Guelgas Schrottplatz

New York City, South Bronx, 31. März, 10:23 Uhr

Die Ratte war fast so groß wie ein Schäferhundwelpe, das Fell glänzend und grau, der nackte, gebogene Schwanz so lang wie ein Männerunterarm. Mit unruhig zwinkernden Augen schoss das Vieh unter einem vollkommen zerbeulten Chevrolet hervor, lief auf seinen kurzen Stummelbeinen zu dem verrotteten Apfel, der zwischen den aufragenden Autowracks auf dem Weg lag, und machte sich gierig über das faulige Obst her.

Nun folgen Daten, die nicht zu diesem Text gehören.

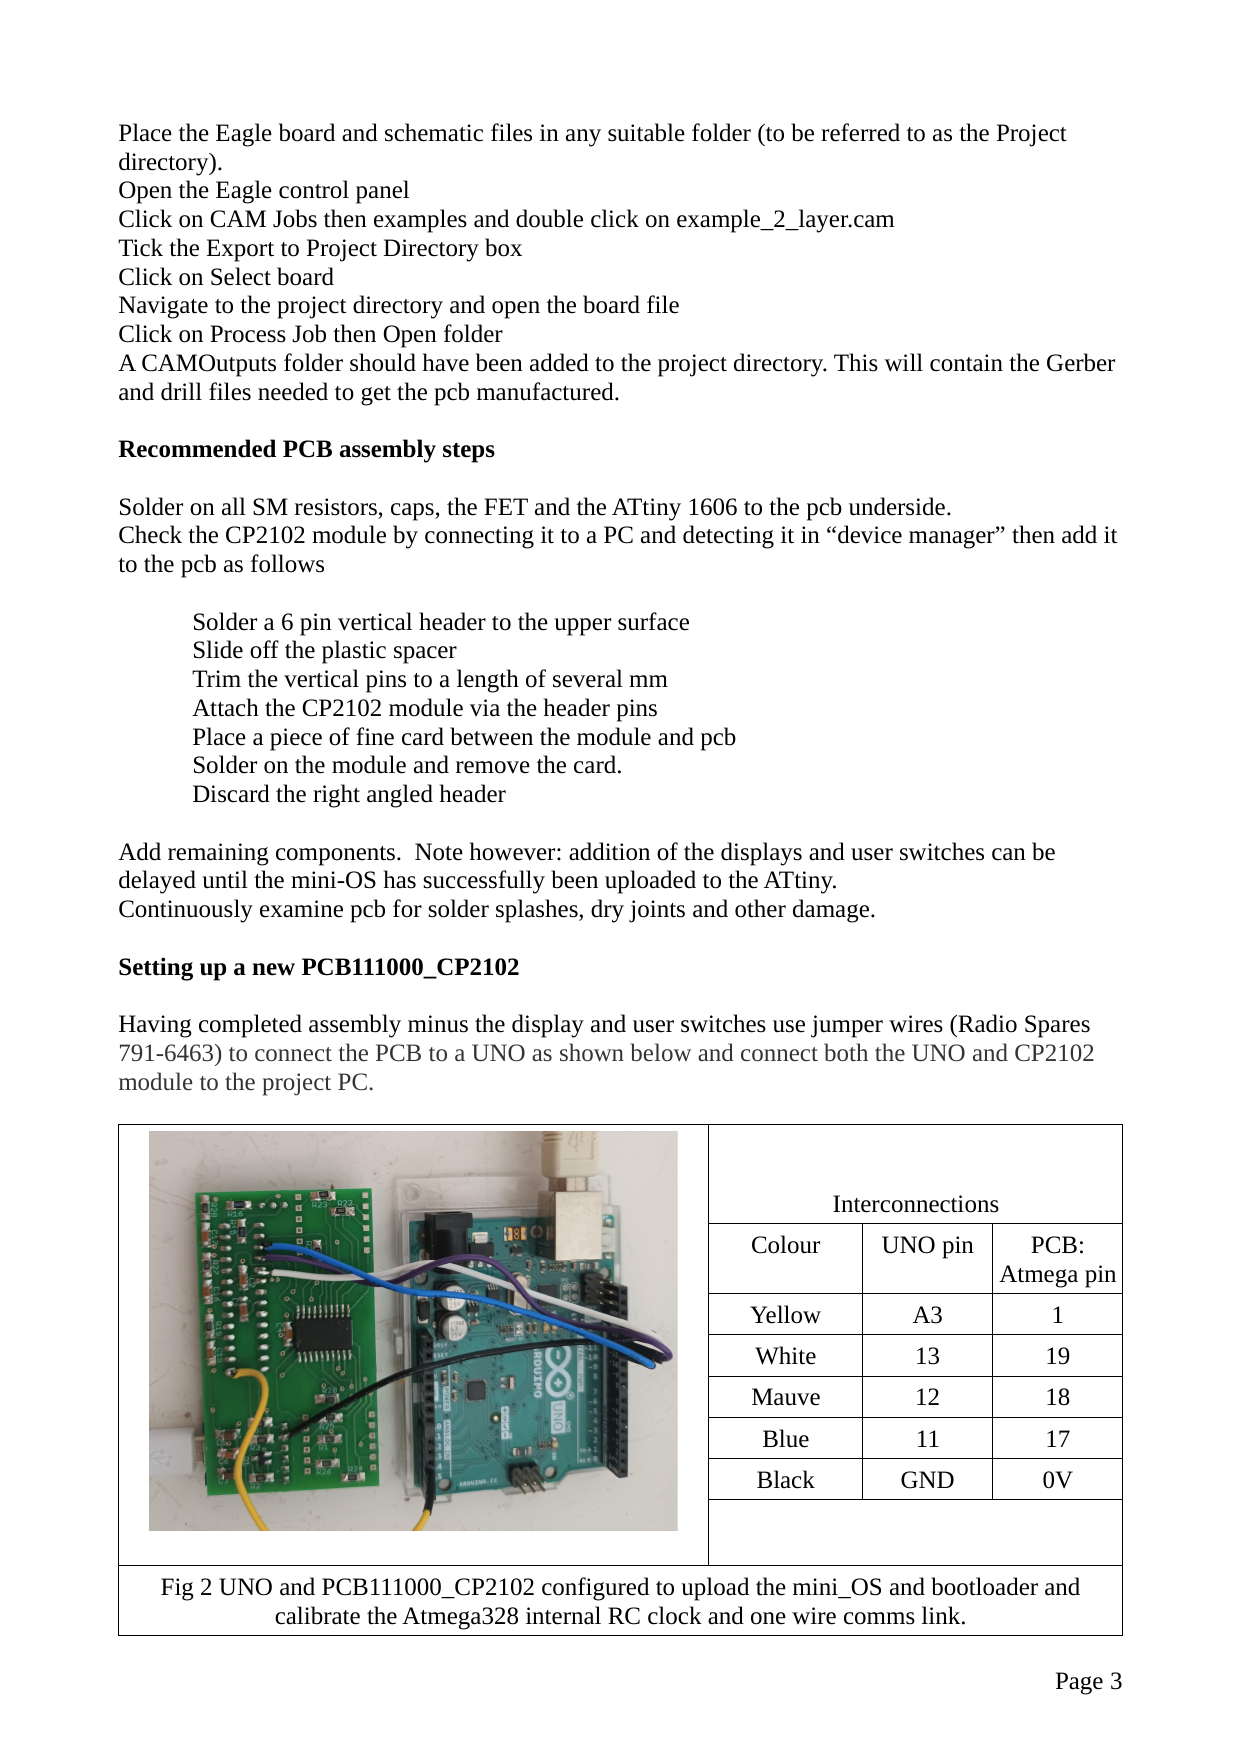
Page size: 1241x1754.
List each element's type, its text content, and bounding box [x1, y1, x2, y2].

table_cell 13 [863, 1335, 992, 1376]
table_cell GND [863, 1459, 992, 1499]
table_cell 12 [863, 1377, 992, 1417]
table_header Interconnections [709, 1125, 1122, 1223]
text Navigate to the project directory and open the board file [118, 291, 1122, 319]
table_cell White [709, 1335, 862, 1376]
text Trim the vertical pins to a length of several mm [192, 664, 1122, 693]
text Discard the right angled header [192, 779, 1122, 808]
text Tick the Export to Project Directory box [118, 233, 1122, 262]
table_cell 11 [863, 1418, 992, 1458]
table_cell Black [709, 1459, 862, 1499]
text Check the CP2102 module by connecting it to a PC and detecting it in “device manager” then add it to the pcb as follows [118, 521, 1122, 578]
text A CAMOutputs folder should have been added to the project directory. This will contain the Gerber and drill files needed to get the pcb manufactured. [118, 348, 1122, 406]
table_cell Colour [709, 1224, 862, 1293]
text Attach the CP2102 module via the header pins [192, 693, 1122, 722]
text Continuously examine pcb for solder splashes, dry joints and other damage. [118, 894, 1122, 923]
text Setting up a new PCB111000_CP2102 [118, 952, 1122, 981]
text Add remaining components. Note however: addition of the displays and user switches can be delayed until the mini-OS has successfully been uploaded to the ATtiny. [118, 837, 1122, 894]
table_cell PCB: Atmega pin [993, 1224, 1122, 1293]
text Solder on all SM resistors, caps, the FET and the ATtiny 1606 to the pcb underside. [118, 492, 1122, 521]
table_cell [709, 1500, 1122, 1565]
text Recommended PCB assembly steps [118, 434, 1122, 463]
table_cell Yellow [709, 1294, 862, 1334]
table_cell UNO pin [863, 1224, 992, 1293]
table_cell Mauve [709, 1377, 862, 1417]
table_cell Blue [709, 1418, 862, 1458]
table_cell 17 [993, 1418, 1122, 1458]
text Solder on the module and remove the card. [192, 751, 1122, 779]
table_header [119, 1125, 708, 1565]
table_cell A3 [863, 1294, 992, 1334]
text Solder a 6 pin vertical header to the upper surface [192, 607, 1122, 636]
text Slide off the plastic spacer [192, 636, 1122, 664]
text Click on Select board [118, 262, 1122, 291]
picture [149, 1131, 678, 1531]
table_cell 0V [993, 1459, 1122, 1499]
text Click on CAM Jobs then examples and double click on example_2_layer.cam [118, 204, 1122, 233]
text Open the Eagle control panel [118, 176, 1122, 204]
table_cell 1 [993, 1294, 1122, 1334]
text Place the Eagle board and schematic files in any suitable folder (to be referred to as the Project directory). [118, 118, 1122, 176]
text Place a piece of fine card between the module and pcb [192, 722, 1122, 751]
table_cell 18 [993, 1377, 1122, 1417]
text Having completed assembly minus the display and user switches use jumper wires (Radio Spares 791-6463) to connect the PCB to a UNO as shown below and connect both the UNO and CP2102 module to the project PC. [118, 1009, 1122, 1096]
table_cell 19 [993, 1335, 1122, 1376]
text Click on Process Job then Open folder [118, 319, 1122, 348]
table_cell Fig 2 UNO and PCB111000_CP2102 configured to upload the mini_OS and bootloader and calibrate the Atmega328 internal RC clock and one wire comms link. [119, 1566, 1122, 1635]
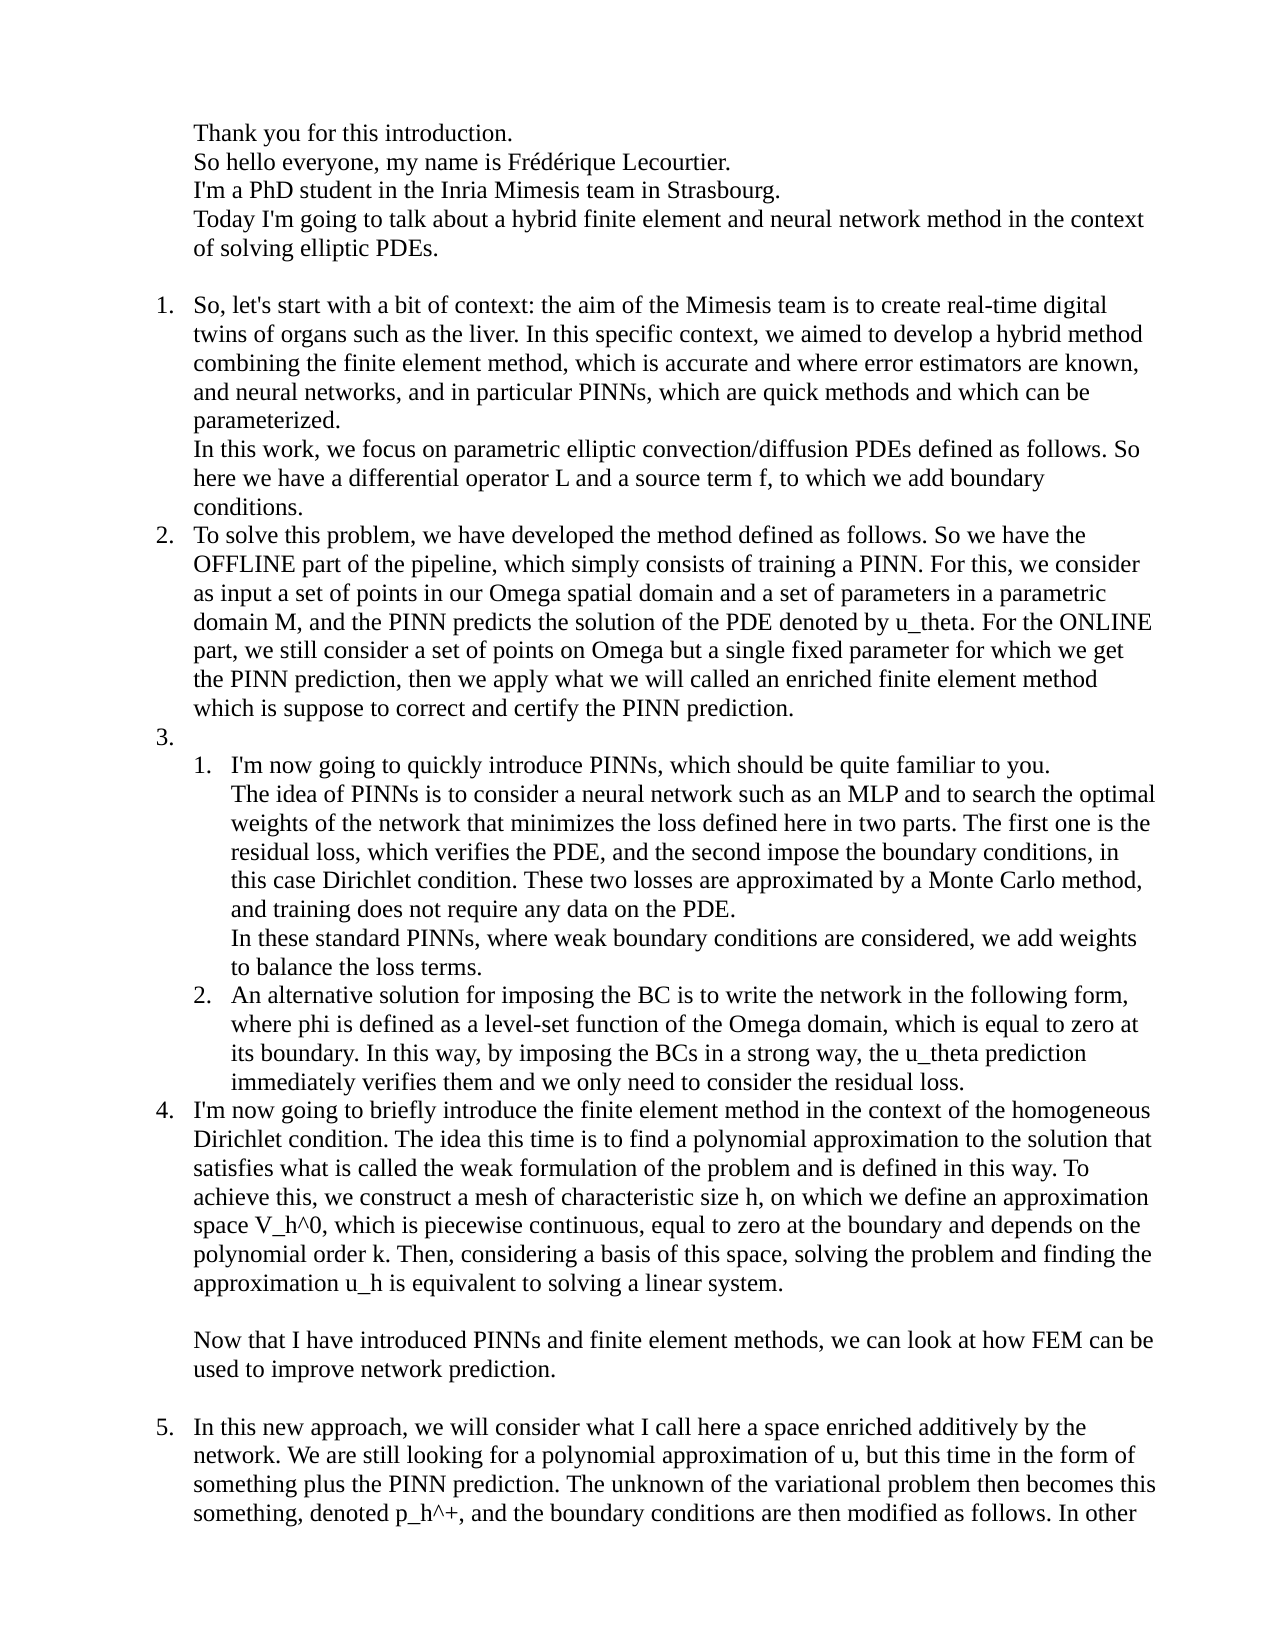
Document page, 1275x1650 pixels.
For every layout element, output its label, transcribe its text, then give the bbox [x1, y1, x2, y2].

list Now that I have introduced PINNs and finite element methods, we can look at how FEM can be used to improve network prediction. [156, 1326, 1157, 1383]
list In this new approach, we will consider what I call here a space enriched additively by the network. We are still looking for a polynomial approximation of u, but this time in the form of something plus the PINN prediction. The unknown of the variational problem then becomes this something, denoted p_h^+, and the boundary conditions are then modified as follows. In other [156, 1412, 1157, 1527]
list Today I'm going to talk about a hybrid finite element and neural network method in the context of solving elliptic PDEs. [156, 204, 1157, 262]
list So, let's start with a bit of context: the aim of the Mimesis team is to create real-time digital twins of organs such as the liver. In this specific context, we aimed to develop a hybrid method combining the finite element method, which is accurate and where error estimators are known, and neural networks, and in particular PINNs, which are quick methods and which can be parameterized. In this work, we focus on parametric elliptic convection/diffusion PDEs defined as follows. So here we have a differential operator L and a source term f, to which we add boundary conditions. [156, 291, 1157, 521]
list To solve this problem, we have developed the method defined as follows. So we have the OFFLINE part of the pipeline, which simply consists of training a PINN. For this, we consider as input a set of points in our Omega spatial domain and a set of parameters in a parametric domain M, and the PINN predicts the solution of the PDE denoted by u_theta. For the ONLINE part, we still consider a set of points on Omega but a single fixed parameter for which we get the PINN prediction, then we apply what we will called an enriched finite element method which is suppose to correct and certify the PINN prediction. [156, 521, 1157, 722]
list Thank you for this introduction. [156, 118, 1157, 147]
list I'm now going to quickly introduce PINNs, which should be quite familiar to you. The idea of PINNs is to consider a neural network such as an MLP and to search the optimal weights of the network that minimizes the loss defined here in two parts. The first one is the residual loss, which verifies the PDE, and the second impose the boundary conditions, in this case Dirichlet condition. These two losses are approximated by a Monte Carlo method, and training does not require any data on the PDE. In these standard PINNs, where weak boundary conditions are considered, we add weights to balance the loss terms. [193, 751, 1157, 981]
list So hello everyone, my name is Frédérique Lecourtier. [156, 147, 1157, 176]
list An alternative solution for imposing the BC is to write the network in the following form, where phi is defined as a level-set function of the Omega domain, which is equal to zero at its boundary. In this way, by imposing the BCs in a strong way, the u_theta prediction immediately verifies them and we only need to consider the residual loss. [193, 981, 1157, 1096]
list I'm now going to briefly introduce the finite element method in the context of the homogeneous Dirichlet condition. The idea this time is to find a polynomial approximation to the solution that satisfies what is called the weak formulation of the problem and is defined in this way. To achieve this, we construct a mesh of characteristic size h, on which we define an approximation space V_h^0, which is piecewise continuous, equal to zero at the boundary and depends on the polynomial order k. Then, considering a basis of this space, solving the problem and finding the approximation u_h is equivalent to solving a linear system. [156, 1096, 1157, 1297]
list I'm a PhD student in the Inria Mimesis team in Strasbourg. [156, 176, 1157, 204]
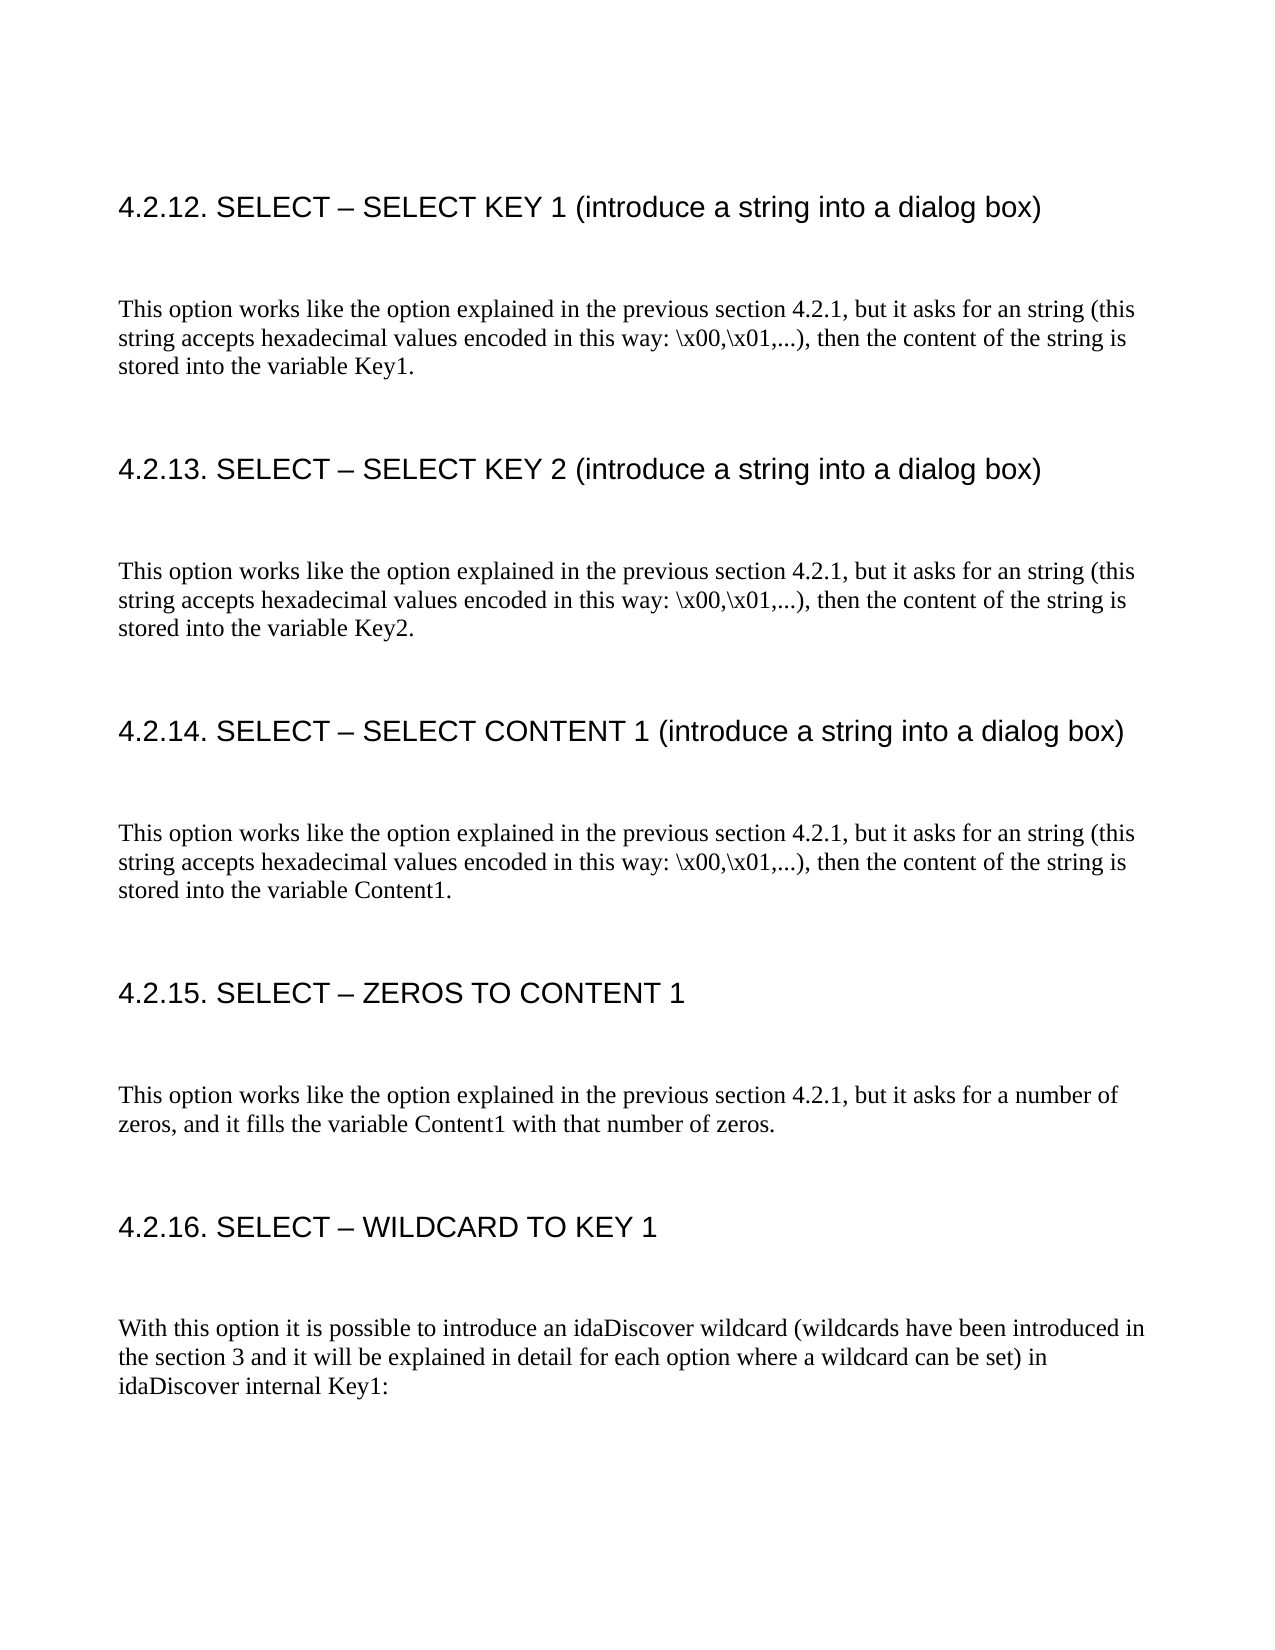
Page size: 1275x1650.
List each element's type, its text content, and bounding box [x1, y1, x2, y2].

subtitle 4.2.15. SELECT – ZEROS TO CONTENT 1 [118, 976, 1157, 1010]
subtitle 4.2.16. SELECT – WILDCARD TO KEY 1 [118, 1210, 1157, 1243]
subtitle 4.2.14. SELECT – SELECT CONTENT 1 (introduce a string into a dialog box) [118, 714, 1157, 748]
text This option works like the option explained in the previous section 4.2.1, but it asks for an string (this string accepts hexadecimal values encoded in this way: \x00,\x01,...), then the content of the string is stored into the variable Key2. [118, 556, 1157, 642]
text This option works like the option explained in the previous section 4.2.1, but it asks for an string (this string accepts hexadecimal values encoded in this way: \x00,\x01,...), then the content of the string is stored into the variable Content1. [118, 818, 1157, 904]
subtitle 4.2.12. SELECT – SELECT KEY 1 (introduce a string into a dialog box) [118, 190, 1157, 224]
text With this option it is possible to introduce an idaDiscover wildcard (wildcards have been introduced in the section 3 and it will be explained in detail for each option where a wildcard can be set) in idaDiscover internal Key1: [118, 1313, 1157, 1400]
subtitle 4.2.13. SELECT – SELECT KEY 2 (introduce a string into a dialog box) [118, 452, 1157, 486]
text This option works like the option explained in the previous section 4.2.1, but it asks for a number of zeros, and it fills the variable Content1 with that number of zeros. [118, 1080, 1157, 1138]
text This option works like the option explained in the previous section 4.2.1, but it asks for an string (this string accepts hexadecimal values encoded in this way: \x00,\x01,...), then the content of the string is stored into the variable Key1. [118, 294, 1157, 380]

Ein böses Grinsen erschien auf Yusuf Guelgas kantigen Zügen. Seine Stirn lag in konzentrierten Falten. Er hatte die verdammte Ratte perfekt im Visier. Kimme, Korn und Kopf des Nagers stimmten genau überein. Langsam krümmte er den Zeigefinger um den Abzug des Browning-Kleinkalibergewehrs, kostete für einen Moment das unbeschreibliche Gefühl aus, Herr über Leben und Tod zu sein. In einer Sekunde würde das elende Vieh eine Ex-Ratte sein ...

Mit einem Mal begann das Telefon drüben in der schäbigen Bretterbaracke zu klingeln, die Guelga hochtrabend als sein »Büro« zu bezeichnen pflegte. Das Geräusch schallte schrill über den heruntergekommenen Schrottplatz Ecke Bridge Road und Bronx River Parkway.